►

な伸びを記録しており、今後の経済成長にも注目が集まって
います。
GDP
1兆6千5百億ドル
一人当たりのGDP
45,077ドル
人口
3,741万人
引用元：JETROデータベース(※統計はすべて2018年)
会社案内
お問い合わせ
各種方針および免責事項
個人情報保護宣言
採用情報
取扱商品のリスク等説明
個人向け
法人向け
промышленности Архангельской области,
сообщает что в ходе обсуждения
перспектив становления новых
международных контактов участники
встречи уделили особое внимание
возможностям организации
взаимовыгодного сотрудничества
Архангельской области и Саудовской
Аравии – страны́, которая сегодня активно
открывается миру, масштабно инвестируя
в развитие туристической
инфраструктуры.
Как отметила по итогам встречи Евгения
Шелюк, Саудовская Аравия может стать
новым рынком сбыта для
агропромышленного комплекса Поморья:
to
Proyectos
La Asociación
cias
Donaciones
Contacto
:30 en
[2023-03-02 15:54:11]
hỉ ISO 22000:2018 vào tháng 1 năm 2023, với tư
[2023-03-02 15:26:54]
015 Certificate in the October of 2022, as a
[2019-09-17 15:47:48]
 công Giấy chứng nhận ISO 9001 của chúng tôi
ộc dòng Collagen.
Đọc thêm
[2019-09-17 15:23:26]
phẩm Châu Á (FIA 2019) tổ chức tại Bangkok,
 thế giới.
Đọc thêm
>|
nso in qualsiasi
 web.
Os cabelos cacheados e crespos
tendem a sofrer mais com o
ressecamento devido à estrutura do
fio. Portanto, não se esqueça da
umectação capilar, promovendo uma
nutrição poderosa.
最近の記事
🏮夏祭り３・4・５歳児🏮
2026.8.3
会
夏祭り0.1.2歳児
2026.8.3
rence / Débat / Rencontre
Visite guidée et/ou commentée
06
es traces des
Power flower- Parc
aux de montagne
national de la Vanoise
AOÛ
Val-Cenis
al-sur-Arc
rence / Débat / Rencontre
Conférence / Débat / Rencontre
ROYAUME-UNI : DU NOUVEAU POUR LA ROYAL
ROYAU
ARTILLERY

◄

• Problem description: Copy the records verbatim, starting with their first line and going on through the line with "перспектив становления новых".

• Finished exercise:
な伸びを記録しており、今後の経済成長にも注目が集まって
います。
GDP
1兆6千5百億ドル
一人当たりのGDP
45,077ドル
人口
3,741万人
引用元：JETROデータベース(※統計はすべて2018年)
会社案内
お問い合わせ
各種方針および免責事項
個人情報保護宣言
採用情報
取扱商品のリスク等説明
個人向け
法人向け
промышленности Архангельской области,
сообщает что в ходе обсуждения
перспектив становления новых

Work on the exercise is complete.